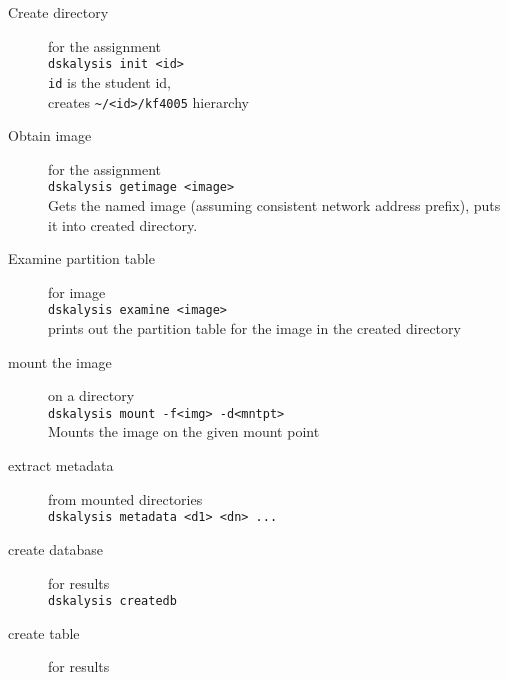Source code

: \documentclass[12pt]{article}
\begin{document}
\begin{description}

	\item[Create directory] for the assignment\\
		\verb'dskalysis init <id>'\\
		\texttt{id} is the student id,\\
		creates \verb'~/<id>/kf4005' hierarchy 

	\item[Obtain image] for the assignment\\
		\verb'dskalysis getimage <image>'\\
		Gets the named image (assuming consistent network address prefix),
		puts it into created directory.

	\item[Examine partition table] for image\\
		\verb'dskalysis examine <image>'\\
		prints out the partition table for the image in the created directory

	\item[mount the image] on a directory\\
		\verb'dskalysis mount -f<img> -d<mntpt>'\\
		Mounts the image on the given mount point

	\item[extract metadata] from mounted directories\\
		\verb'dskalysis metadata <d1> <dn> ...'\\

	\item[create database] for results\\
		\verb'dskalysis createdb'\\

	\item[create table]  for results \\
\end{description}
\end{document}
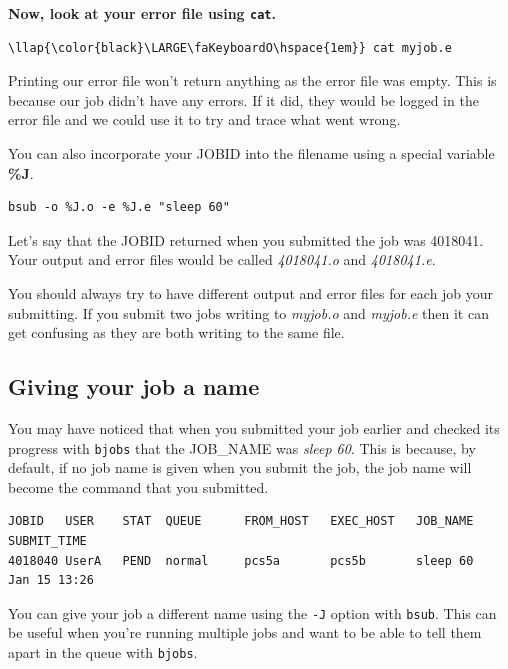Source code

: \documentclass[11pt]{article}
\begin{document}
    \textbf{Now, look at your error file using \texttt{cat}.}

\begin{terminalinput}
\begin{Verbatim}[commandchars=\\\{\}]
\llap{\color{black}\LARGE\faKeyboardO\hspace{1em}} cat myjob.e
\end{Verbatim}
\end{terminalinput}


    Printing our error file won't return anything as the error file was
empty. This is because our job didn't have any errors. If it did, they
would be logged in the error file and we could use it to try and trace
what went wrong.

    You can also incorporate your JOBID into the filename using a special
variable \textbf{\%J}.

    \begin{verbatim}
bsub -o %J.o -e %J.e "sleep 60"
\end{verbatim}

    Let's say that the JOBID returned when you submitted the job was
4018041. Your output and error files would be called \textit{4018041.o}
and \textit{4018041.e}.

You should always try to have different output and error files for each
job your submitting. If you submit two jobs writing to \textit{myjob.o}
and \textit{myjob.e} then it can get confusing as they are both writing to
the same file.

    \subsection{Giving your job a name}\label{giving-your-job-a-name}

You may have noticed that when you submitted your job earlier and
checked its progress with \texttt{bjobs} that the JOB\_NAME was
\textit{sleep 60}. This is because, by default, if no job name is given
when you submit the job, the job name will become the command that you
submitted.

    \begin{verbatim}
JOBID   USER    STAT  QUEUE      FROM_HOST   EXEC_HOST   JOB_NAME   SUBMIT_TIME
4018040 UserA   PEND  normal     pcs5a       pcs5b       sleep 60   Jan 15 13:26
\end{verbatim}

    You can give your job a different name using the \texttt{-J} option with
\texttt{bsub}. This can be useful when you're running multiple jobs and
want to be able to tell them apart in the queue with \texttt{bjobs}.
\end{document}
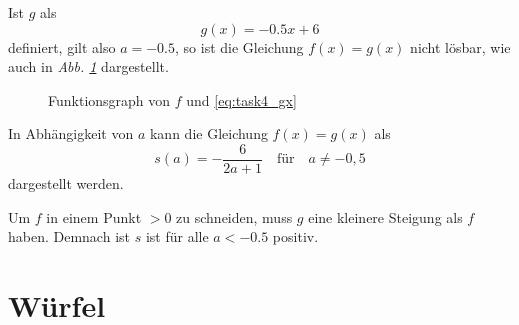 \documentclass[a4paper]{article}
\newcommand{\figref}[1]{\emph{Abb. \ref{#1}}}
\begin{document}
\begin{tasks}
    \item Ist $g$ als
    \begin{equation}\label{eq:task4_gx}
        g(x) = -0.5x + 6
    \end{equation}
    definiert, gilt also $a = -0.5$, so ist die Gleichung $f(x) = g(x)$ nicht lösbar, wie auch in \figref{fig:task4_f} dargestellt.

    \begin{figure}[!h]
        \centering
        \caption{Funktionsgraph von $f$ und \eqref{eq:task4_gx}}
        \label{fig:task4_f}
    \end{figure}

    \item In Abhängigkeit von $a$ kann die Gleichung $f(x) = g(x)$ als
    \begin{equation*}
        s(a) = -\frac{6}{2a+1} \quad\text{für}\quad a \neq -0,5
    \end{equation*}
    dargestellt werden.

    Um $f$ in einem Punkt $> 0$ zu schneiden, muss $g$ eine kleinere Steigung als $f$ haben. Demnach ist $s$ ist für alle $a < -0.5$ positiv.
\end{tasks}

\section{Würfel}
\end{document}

== Task requirements ==
Without copying any picture, repeat the full listing above word for word.

== Answer to this exercise ==
Source code

: \documentclass[12pt]{article}
\begin{document}
\begin{description}

	\item[Create directory] for the assignment\\
		\verb'dskalysis init <id>'\\
		\texttt{id} is the student id,\\
		creates \verb'~/<id>/kf4005' hierarchy 

	\item[Obtain image] for the assignment\\
		\verb'dskalysis getimage <image>'\\
		Gets the named image (assuming consistent network address prefix),
		puts it into created directory.

	\item[Examine partition table] for image\\
		\verb'dskalysis examine <image>'\\
		prints out the partition table for the image in the created directory

	\item[mount the image] on a directory\\
		\verb'dskalysis mount -f<img> -d<mntpt>'\\
		Mounts the image on the given mount point

	\item[extract metadata] from mounted directories\\
		\verb'dskalysis metadata <d1> <dn> ...'\\

	\item[create database] for results\\
		\verb'dskalysis createdb'\\

	\item[create table]  for results \\
\end{description}
\end{document}
Source code

: \documentclass[11pt]{article}
\begin{document}
    \textbf{Now, look at your error file using \texttt{cat}.}

\begin{terminalinput}
\begin{Verbatim}[commandchars=\\\{\}]
\llap{\color{black}\LARGE\faKeyboardO\hspace{1em}} cat myjob.e
\end{Verbatim}
\end{terminalinput}


    Printing our error file won't return anything as the error file was
empty. This is because our job didn't have any errors. If it did, they
would be logged in the error file and we could use it to try and trace
what went wrong.

    You can also incorporate your JOBID into the filename using a special
variable \textbf{\%J}.

    \begin{verbatim}
bsub -o %J.o -e %J.e "sleep 60"
\end{verbatim}

    Let's say that the JOBID returned when you submitted the job was
4018041. Your output and error files would be called \textit{4018041.o}
and \textit{4018041.e}.

You should always try to have different output and error files for each
job your submitting. If you submit two jobs writing to \textit{myjob.o}
and \textit{myjob.e} then it can get confusing as they are both writing to
the same file.

    \subsection{Giving your job a name}\label{giving-your-job-a-name}

You may have noticed that when you submitted your job earlier and
checked its progress with \texttt{bjobs} that the JOB\_NAME was
\textit{sleep 60}. This is because, by default, if no job name is given
when you submit the job, the job name will become the command that you
submitted.

    \begin{verbatim}
JOBID   USER    STAT  QUEUE      FROM_HOST   EXEC_HOST   JOB_NAME   SUBMIT_TIME
4018040 UserA   PEND  normal     pcs5a       pcs5b       sleep 60   Jan 15 13:26
\end{verbatim}

    You can give your job a different name using the \texttt{-J} option with
\texttt{bsub}. This can be useful when you're running multiple jobs and
want to be able to tell them apart in the queue with \texttt{bjobs}.
\end{document}
 \documentclass[a4paper]{article}
\newcommand{\figref}[1]{\emph{Abb. \ref{#1}}}
\begin{document}
\begin{tasks}
    \item Ist $g$ als
    \begin{equation}\label{eq:task4_gx}
        g(x) = -0.5x + 6
    \end{equation}
    definiert, gilt also $a = -0.5$, so ist die Gleichung $f(x) = g(x)$ nicht lösbar, wie auch in \figref{fig:task4_f} dargestellt.

    \begin{figure}[!h]
        \centering
        \caption{Funktionsgraph von $f$ und \eqref{eq:task4_gx}}
        \label{fig:task4_f}
    \end{figure}

    \item In Abhängigkeit von $a$ kann die Gleichung $f(x) = g(x)$ als
    \begin{equation*}
        s(a) = -\frac{6}{2a+1} \quad\text{für}\quad a \neq -0,5
    \end{equation*}
    dargestellt werden.

    Um $f$ in einem Punkt $> 0$ zu schneiden, muss $g$ eine kleinere Steigung als $f$ haben. Demnach ist $s$ ist für alle $a < -0.5$ positiv.
\end{tasks}

\section{Würfel}
\end{document}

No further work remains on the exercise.